Zudem soll es vermutlich im Mai eine öffentliche Stadtverbandsversammlung geben, bei der jedes SPD-Mitglied die Chance bekommt, einen der beiden Bad Oeynhausener Kandidaten zu wählen. Dieser soll dann als alleiniger Kandidat aus der Kurstadt am Nominierungsverfahren teilnehmen. Der Verlierer dieser Vorwahl zieht seine Kandidatur zurück. Ein Nominierungsverfahren wie zur Findung des Landratskandidaten in Minden-Lübbecke ist nach Ansicht Olaf Winkelmanns, Stadtverbandsvorsitzender der SPD, der beste Weg.
Aus: NW - Bad Oeynhausener Kurier, Montag 14. April 2008
Frank Nickol will das Spanier-Erbe antreten
Bundestagskandidatur: 400 SPD-Mitglieder haben die Wahl zwischen ihm und Servet Dag
Bad Oeynhausen (WB). Aus zwei Bewerbern um das politische Erbe des SPD-Bundestagsabgeordneten Wolfgang Spanier sind drei geworden. Frank Nickol (37) hat seinen Hut in den Ring geworfen.

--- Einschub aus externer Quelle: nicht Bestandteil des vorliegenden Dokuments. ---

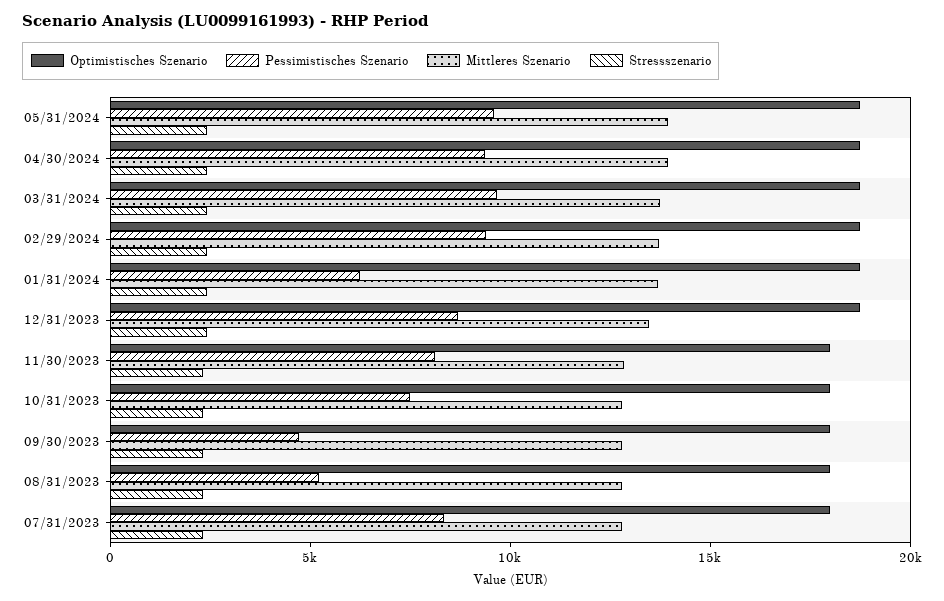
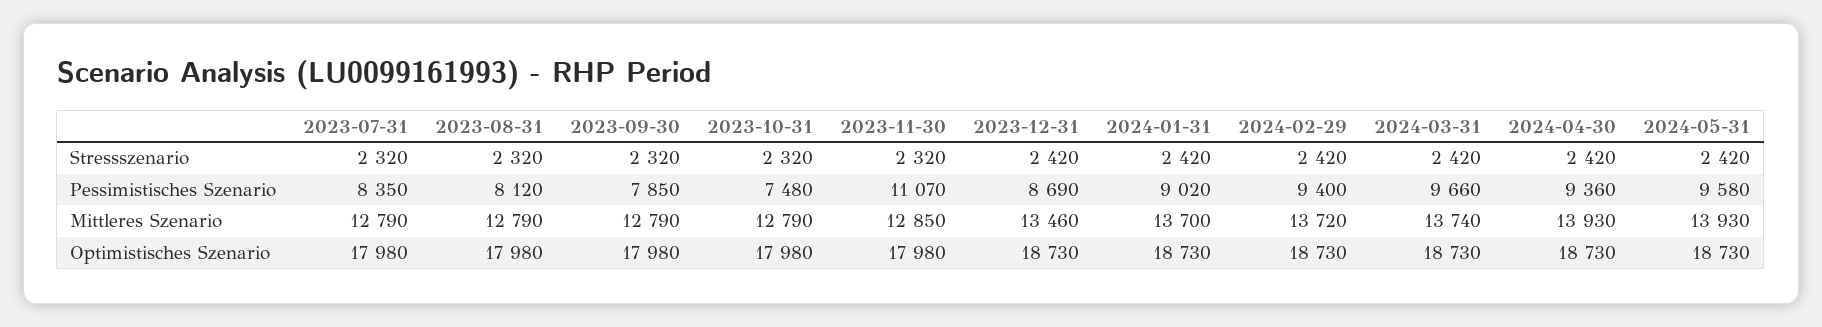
  {
    "Optimistisches Szenario": {
      "05/31/2024": 18730,
      "04/30/2024": 18730,
      "03/31/2024": 18730,
      "02/29/2024": 18730,
      "01/31/2024": 18730,
      "12/31/2023": 18730,
      "11/30/2023": 17980,
      "10/31/2023": 17980,
      "09/30/2023": 17980,
      "08/31/2023": 17980,
      "07/31/2023": 17980
    },
    "Pessimistisches Szenario": {
      "05/31/2024": 9580,
      "04/30/2024": 9360,
      "03/31/2024": 9660,
      "02/29/2024": 9400,
-     "01/31/2024": 6000,
+     "01/31/2024": 9020,
      "12/31/2023": 8690,
-     "11/30/2023": 8000,
+     "11/30/2023": 11070,
      "10/31/2023": 7480,
-     "09/30/2023": 5000,
+     "09/30/2023": 7850,
-     "08/31/2023": 5000,
+     "08/31/2023": 8120,
      "07/31/2023": 8350
    },
    "Mittleres Szenario": {
      "05/31/2024": 13930,
      "04/30/2024": 13930,
      "03/31/2024": 13740,
      "02/29/2024": 13720,
      "01/31/2024": 13700,
      "12/31/2023": 13460,
      "11/30/2023": 12850,
      "10/31/2023": 12790,
      "09/30/2023": 12790,
      "08/31/2023": 12790,
      "07/31/2023": 12790
    },
    "Stressszenario": {
      "05/31/2024": 2420,
      "04/30/2024": 2420,
      "03/31/2024": 2420,
      "02/29/2024": 2420,
      "01/31/2024": 2420,
      "12/31/2023": 2420,
      "11/30/2023": 2320,
      "10/31/2023": 2320,
      "09/30/2023": 2320,
      "08/31/2023": 2320,
      "07/31/2023": 2320
    }
  }

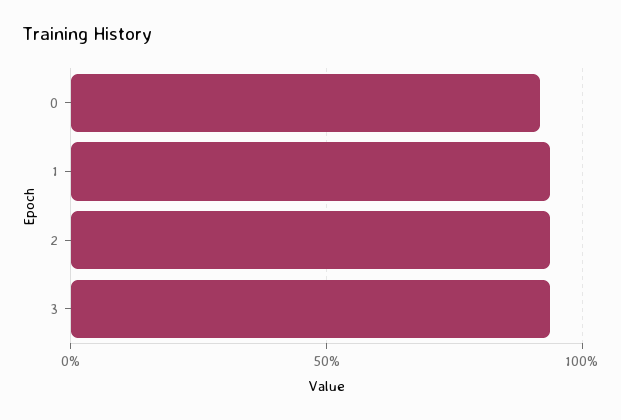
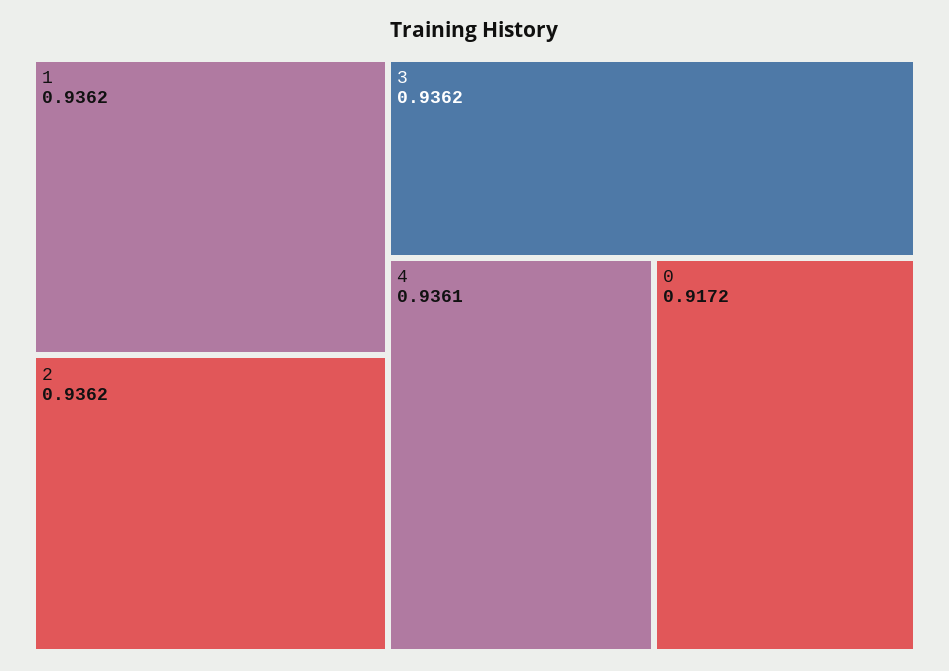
  {
    "0": 0.9172,
    "1": 0.9362,
    "2": 0.9362,
-   "3": 0.9362
+   "3": 0.9362,
+   "4": 0.9361
  }

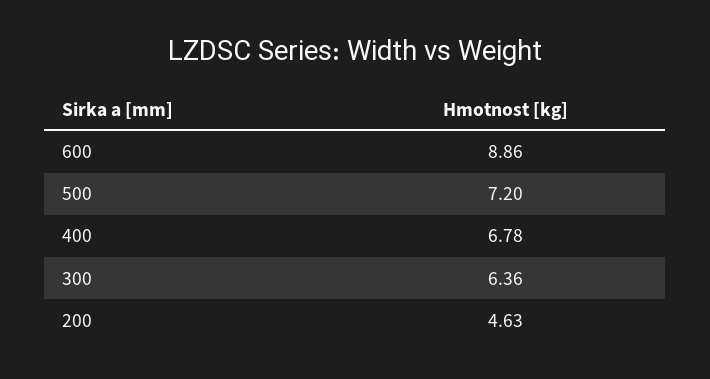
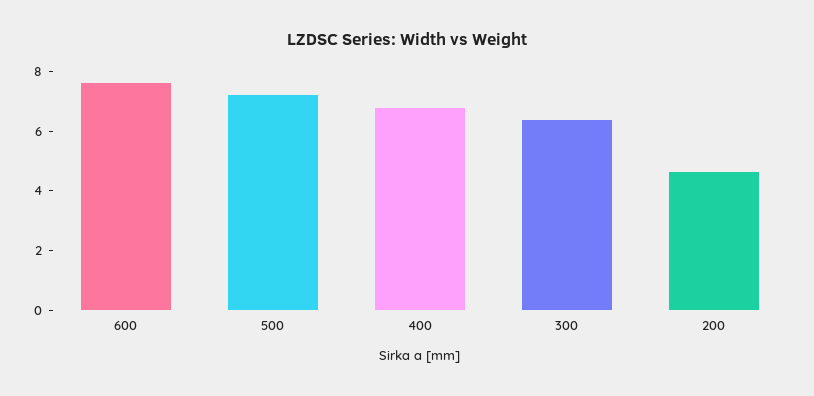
  {
-   "600": 8.86,
+   "600": 7.5,
    "500": 7.2,
    "400": 6.78,
    "300": 6.36,
    "200": 4.63
  }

Die anderen Kandidaten sind der stellvertretende Bad Oeynhausener Stadtverbands-Vorsitzende Servet Dag und Stefan Schwartze aus Vlotho. Er ist Vorsitzender des SPD-Unterbezirks Herford. Für seine Entscheidung hatte Nickol wenig Zeit. Vor gut einer Woche erhielt er in Berlin einen Anruf aus der Oeynhausener SPD. Dahinter stehen Parteifreunde verschiedener Ortsvereine, die ihm die Kandidatur antrugen. »Ich habe das Für und Wider abgewogen und Donnerstag den Stadtverbandschef über mein Ja informiert«, erklärte Nickol.

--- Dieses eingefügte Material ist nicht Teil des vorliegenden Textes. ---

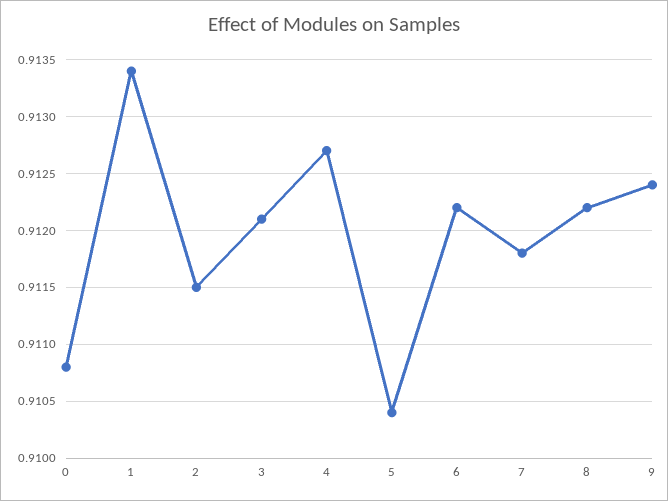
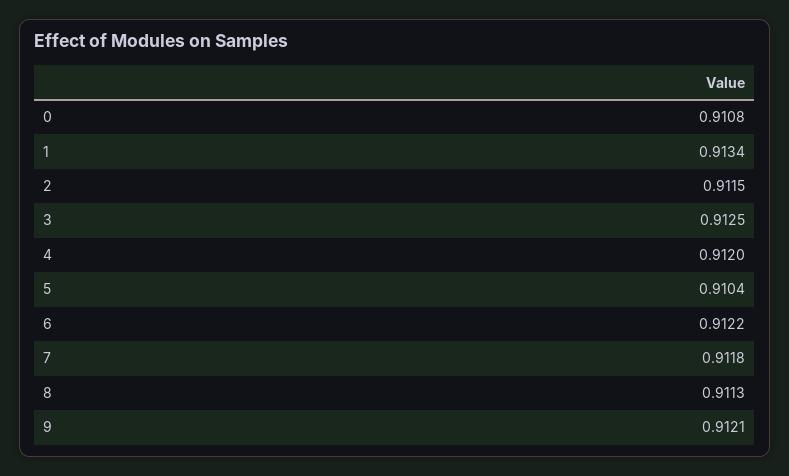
  {
    "0": 0.9108,
    "1": 0.9134,
    "2": 0.9115,
-   "3": 0.9121,
+   "3": 0.9125,
-   "4": 0.9127,
+   "4": 0.912,
    "5": 0.9104,
    "6": 0.9122,
    "7": 0.9118,
-   "8": 0.9122,
+   "8": 0.9113,
-   "9": 0.9124
+   "9": 0.9121
  }

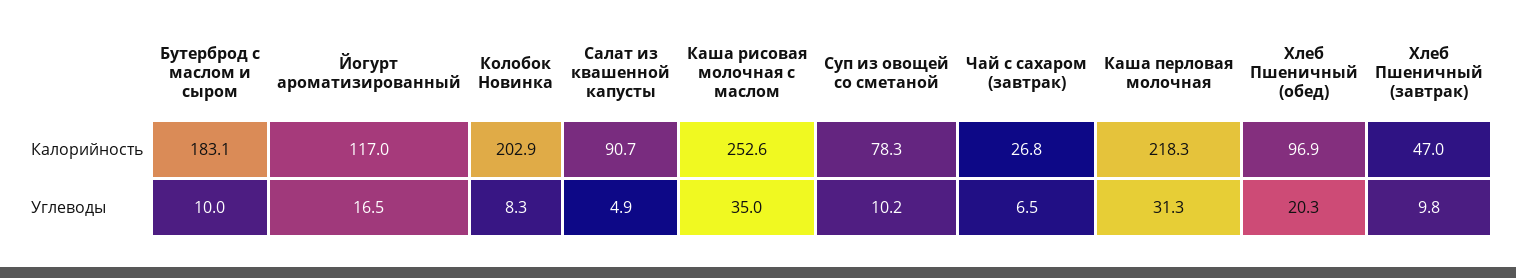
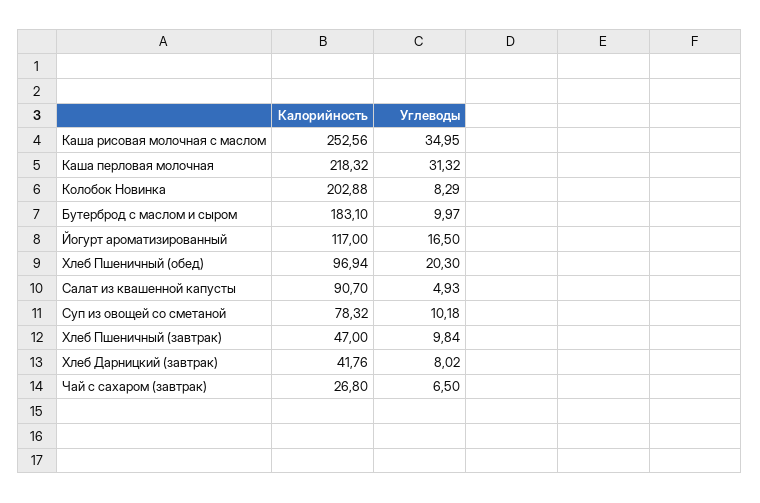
  {
    "Бутерброд с маслом и сыром": {
      "Калорийность": 183.1,
      "Углеводы": 9.97
    },
    "Йогурт ароматизированный": {
      "Калорийность": 117,
      "Углеводы": 16.5
    },
    "Колобок Новинка": {
      "Калорийность": 202.88,
      "Углеводы": 8.29
    },
    "Салат из квашенной капусты": {
      "Калорийность": 90.7,
      "Углеводы": 4.93
    },
    "Каша рисовая молочная с маслом": {
      "Калорийность": 252.56,
      "Углеводы": 34.95
    },
    "Суп из овощей со сметаной": {
      "Калорийность": 78.32,
      "Углеводы": 10.18
    },
    "Чай с сахаром (завтрак)": {
      "Калорийность": 26.8,
      "Углеводы": 6.5
    },
    "Каша перловая молочная": {
      "Калорийность": 218.32,
      "Углеводы": 31.32
    },
    "Хлеб Пшеничный (обед)": {
      "Калорийность": 96.94,
      "Углеводы": 20.3
    },
    "Хлеб Пшеничный (завтрак)": {
      "Калорийность": 47,
      "Углеводы": 9.84
-   }
+   },
+   "Хлеб Дарницкий (завтрак)": {
+     "Калорийность": 41.76,
+     "Углеводы": 8.02
+   }
  }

Während der Stadtverbandsversammlung am Freitag ist entschieden worden, das sich Dag und Nickol während einer Stadtverbandsversammlung im Mai oder Juni vorstellen. Dann haben die rund 400 Parteimitglieder das Wort, wer das Rennen macht. Bis Ende November muss für den Kreis Herford und Bad Oeynhausen auch formal entschieden sein, wer bei der Bundestagswahl 2009 im Wahlkreis Herford-Minden-Lübbecke II für die SPD antritt. Stadtverbandschef Olaf Winkelmann favorisiert ein Nominierungsverfahren wie zur Findung des Landratskandidaten in Minden-Lübbecke im Vorjahr.

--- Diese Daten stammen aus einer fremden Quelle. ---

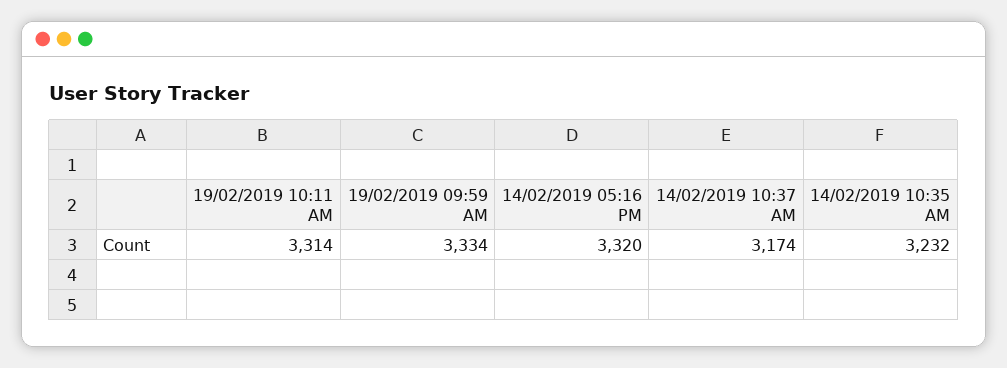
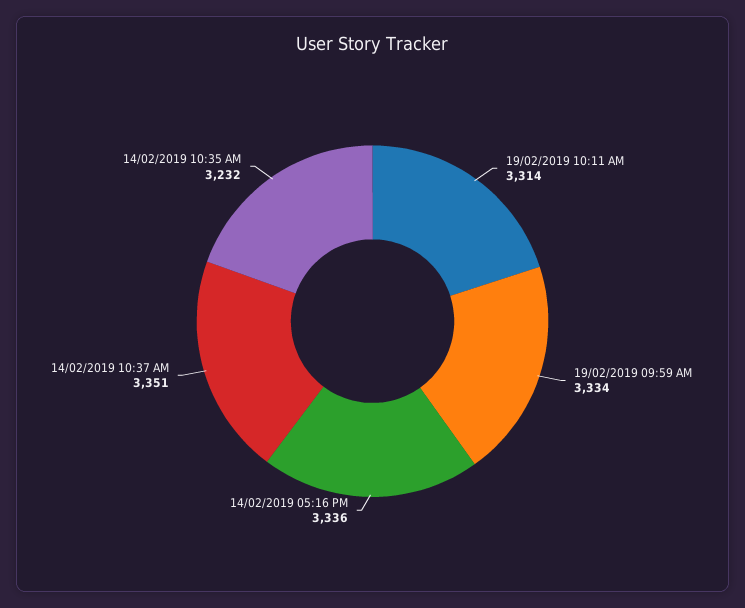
  {
    "19/02/2019 10:11 AM": 3314,
    "19/02/2019 09:59 AM": 3334,
-   "14/02/2019 05:16 PM": 3320,
+   "14/02/2019 05:16 PM": 3336,
-   "14/02/2019 10:37 AM": 3174,
+   "14/02/2019 10:37 AM": 3351,
    "14/02/2019 10:35 AM": 3232
  }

In Berlin arbeitet Nickol als Beauftragter der Bundesregierung für Aussiedlerfragen und nationale Minderheiten im Innenministerium. Er kümmert sich um Problemfälle, zum Beispiel, wenn es um das Bleiberecht geht. Von dieser Tätigkeit auf der Grundlage bestehender Gesetze erhofft sich Nickol bei einer erfolgreichen Kandidatur und Wahl den Wechsel zu mehr Gestaltung. »Ich sehe in unserer Gesellschaft eine soziale Schieflage.« Er würde die Pendlerpauschale auf den alten Stand zurückzuführen mit einer Anrechnung vom ersten Kilometer. »Es dürfen nicht die Leute bestraft werden, die Geld aufwenden, um regulär zu arbeiten, wenn andere auf dem Sofa sitzen bleiben.« Er ist für einen flächendeckenden Mindestlohn und sieht Bildung und Integration als Handlungsfelder: »Ich bin gegen eine Erhöhung des Kindergeldes. Lieber sollte davon für alle Schulkinder Frühstück und Mittagessen bezahlt werden.«
In Berlin ist Frank Nickol Vorsitzender des SPD in Friedrichstadt im Herzen der Hauptstadt. Als politische Heimat sieht er den Ortsverein Eidinghausen. Von 1994 bis 2004 gehörte er dem Rat als damals jüngstes Mitglied an. Der SPD beigetreten ist er 1990. In seiner Freizeit kümmert er sich um Probleme von Hartz-IV-Empfängern, auch im Umgang mit Ämtern. Nickol: »Wenn ich von meinem Diensttelefon anrufe, ist plötzlich vieles möglich. Zuvor sind die Leute abgewimmelt worden.« Setzt er sich im Kandidatenrennen durch, würde Nickol seinen ersten Wohnsitz von Berlin nach Bad Oeynhausen verlegen. Im Haus seiner Eltern in Eidinghausen hat er eine Wohnung.